FTSE 100 hits highest level in more than four years after more retail cheer


he FTSE 100 has hit its highest level in more than four years as unexpected good news across the retail sector continues to give the UK’s leading index a new year boost.

The index hit a high of 7,772.37 points during the day on Wednesday, the highest level since August 2018.

It was just more than a dozen points shy of the 7,790.17 points recorded on August 10 2018, and has soared to levels not too far off its all-time highs.

Several retail giants have so-far given positive trading updates from over the Christmas period, suggesting that consumers had more spending power and appetite for shopping than many analysts and experts had previously predicted.

On Wednesday, sportswear group JD Sports upgraded its full-year profit guidance after cheering an “impressive” sales performance over the festive period.

Its appeal to younger consumers with fewer financial burdens sheltered the company from wider cost-of-living impacts, it said.

For all the doom and gloom leading up to Christmas and the end of the year period, it would appear that while consumers are becoming choosier about where they spend their money, they are still spending it

Shares in the retail giant jumped by nearly 7%, more than offsetting significant insurance losses on the FTSE 100.

The FTSE 100 closed 0.4% higher, or 30.49 points, at 7,724.98, reversing the short-lived declines recorded on Tuesday, and the highest close since August 2018.
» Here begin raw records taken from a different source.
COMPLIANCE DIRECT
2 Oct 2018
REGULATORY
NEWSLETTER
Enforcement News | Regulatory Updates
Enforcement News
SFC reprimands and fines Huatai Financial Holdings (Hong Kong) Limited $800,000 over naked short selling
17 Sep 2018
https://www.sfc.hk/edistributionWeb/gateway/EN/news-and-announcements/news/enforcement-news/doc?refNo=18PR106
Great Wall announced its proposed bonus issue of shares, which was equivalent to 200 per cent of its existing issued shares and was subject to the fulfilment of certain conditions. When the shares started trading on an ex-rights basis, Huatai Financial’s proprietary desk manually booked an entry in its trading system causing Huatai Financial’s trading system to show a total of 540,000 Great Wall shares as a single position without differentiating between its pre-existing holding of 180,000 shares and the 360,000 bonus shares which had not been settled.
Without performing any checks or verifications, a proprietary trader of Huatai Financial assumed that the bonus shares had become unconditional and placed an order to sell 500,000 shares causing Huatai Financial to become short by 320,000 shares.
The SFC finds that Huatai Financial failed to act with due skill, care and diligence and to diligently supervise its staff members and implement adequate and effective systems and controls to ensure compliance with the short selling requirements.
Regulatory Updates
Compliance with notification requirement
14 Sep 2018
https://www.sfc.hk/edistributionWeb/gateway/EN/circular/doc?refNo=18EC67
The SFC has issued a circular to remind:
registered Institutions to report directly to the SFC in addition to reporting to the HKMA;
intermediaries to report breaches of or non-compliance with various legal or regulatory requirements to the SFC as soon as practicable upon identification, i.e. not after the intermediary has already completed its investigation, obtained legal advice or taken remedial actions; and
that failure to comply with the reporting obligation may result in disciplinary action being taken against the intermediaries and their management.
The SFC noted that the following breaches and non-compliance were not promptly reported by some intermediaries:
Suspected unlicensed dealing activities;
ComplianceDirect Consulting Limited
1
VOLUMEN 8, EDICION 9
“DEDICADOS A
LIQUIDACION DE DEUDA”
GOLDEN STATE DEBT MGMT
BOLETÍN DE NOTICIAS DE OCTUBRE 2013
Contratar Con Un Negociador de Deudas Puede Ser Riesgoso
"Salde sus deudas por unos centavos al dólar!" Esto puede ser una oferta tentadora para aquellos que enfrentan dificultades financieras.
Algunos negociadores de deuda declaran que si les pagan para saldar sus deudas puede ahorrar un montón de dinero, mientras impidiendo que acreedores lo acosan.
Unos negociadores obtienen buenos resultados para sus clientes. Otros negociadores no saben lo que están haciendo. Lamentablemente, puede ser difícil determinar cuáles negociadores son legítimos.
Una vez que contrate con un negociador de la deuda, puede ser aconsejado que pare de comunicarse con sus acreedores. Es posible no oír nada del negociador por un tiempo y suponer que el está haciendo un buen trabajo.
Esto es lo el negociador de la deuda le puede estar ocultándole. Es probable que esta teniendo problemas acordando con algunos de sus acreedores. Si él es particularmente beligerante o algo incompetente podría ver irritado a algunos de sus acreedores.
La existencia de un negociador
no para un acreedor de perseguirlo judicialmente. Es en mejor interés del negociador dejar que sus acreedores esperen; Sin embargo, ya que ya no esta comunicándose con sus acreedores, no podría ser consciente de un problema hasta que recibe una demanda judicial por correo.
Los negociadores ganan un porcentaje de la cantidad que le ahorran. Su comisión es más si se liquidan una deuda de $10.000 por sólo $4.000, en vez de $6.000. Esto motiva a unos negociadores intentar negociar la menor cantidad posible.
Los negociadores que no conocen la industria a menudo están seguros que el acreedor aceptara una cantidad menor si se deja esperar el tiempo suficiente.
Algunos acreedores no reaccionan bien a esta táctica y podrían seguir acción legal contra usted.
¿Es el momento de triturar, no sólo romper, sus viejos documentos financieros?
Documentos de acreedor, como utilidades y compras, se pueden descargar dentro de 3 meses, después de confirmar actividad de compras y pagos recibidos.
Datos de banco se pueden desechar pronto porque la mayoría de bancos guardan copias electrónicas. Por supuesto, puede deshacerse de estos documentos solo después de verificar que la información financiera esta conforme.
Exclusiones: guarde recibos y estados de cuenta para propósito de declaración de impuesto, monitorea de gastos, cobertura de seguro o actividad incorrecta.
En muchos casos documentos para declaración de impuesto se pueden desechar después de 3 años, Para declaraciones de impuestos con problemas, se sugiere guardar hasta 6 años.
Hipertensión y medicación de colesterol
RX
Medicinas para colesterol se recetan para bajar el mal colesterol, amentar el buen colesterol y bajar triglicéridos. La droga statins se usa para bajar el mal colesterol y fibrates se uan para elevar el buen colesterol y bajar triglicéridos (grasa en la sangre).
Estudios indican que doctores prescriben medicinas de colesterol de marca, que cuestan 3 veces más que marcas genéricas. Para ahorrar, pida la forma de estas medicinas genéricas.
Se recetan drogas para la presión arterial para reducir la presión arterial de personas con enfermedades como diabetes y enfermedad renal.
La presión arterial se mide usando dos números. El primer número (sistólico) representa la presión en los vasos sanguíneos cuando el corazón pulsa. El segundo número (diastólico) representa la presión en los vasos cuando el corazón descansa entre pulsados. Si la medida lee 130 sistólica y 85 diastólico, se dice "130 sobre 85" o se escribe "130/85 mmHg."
Michael Hewson, chief market analyst at CMC Markets UK, said: “For all the doom and gloom leading up to Christmas and the end of the year period, it would appear that while consumers are becoming choosier about where they spend their money, they are still spending it.

“Milder weather in January also appears to be helping sentiment, fuelling optimism that the start of 2023 might offer some respite from further increases in energy prices.

“Last week, Next surprised the markets with a positive pre-Christmas trading update. Today JD Sports has carried on that positive vibe with a similarly robust trading statement.”

Germany’s top index, the Dax, has also been on a winning streak so far this year. It closed up a significant 1.17% on Wednesday. While the French Cac enjoyed a 0.8% lift.

US stocks started the day on a positive footing, with the S&P 500 up 0.56% and Dow Jones 0.24% higher when European markets closed.

The pound was relatively flat against the US dollar, trading around 0.1% lower at 1.2134, and was down 0.25% against the euro to 1.1285.

In company news, there was more good news in the retail sector with Sainsbury’s hailing a “record” Christmas sales period, despite the pressure on shoppers from the rising cost of living.

The UK’s second largest supermarket chain said that its profits were on track to meet the upper end of market expectations following the increased volume of sales.

Nevertheless, its shares were down 1.6% at close.

There was a gloomier update from Direct Line Insurance, which revealed it had scrapped its shareholder dividend after last month’s freezing weather had led to an increase in motor cover claims.

Its share price plummeted by 23.5%, and it prompted a sell-off of other big insurers such as Admiral Group and Legal & General, which also saw their share prices fall on Wednesday.

Meanwhile, the boss of housebuilder Barratt Developments noted a “marked slowdown” in the UK housing market over the past six months, leading it to cut back significantly on purchasing new land and pausing recruitment of new employees.

Investors were relatively unfazed by the warning and its share price dipped by just 0.17%.

The biggest risers on the FTSE 100 were JD Sports, up 9.85p to 150.75p, Frasers Group, up 29p to 751p, St James’s Place, up 45.5p to 1,195p, Segro, up 27.2p to 818.2p, and Unite Group, up 29p to 955.5p.

The biggest fallers on the FTSE 100 were Admiral Group, down 155p to 2,117p, M&G, down 5.75p to 190.8p, Legal & General Group, down 6.1p to 252.2p, Aviva, down 9.7p to 448.7p, and Smith & Nephew, down 21.5p to 1,161p.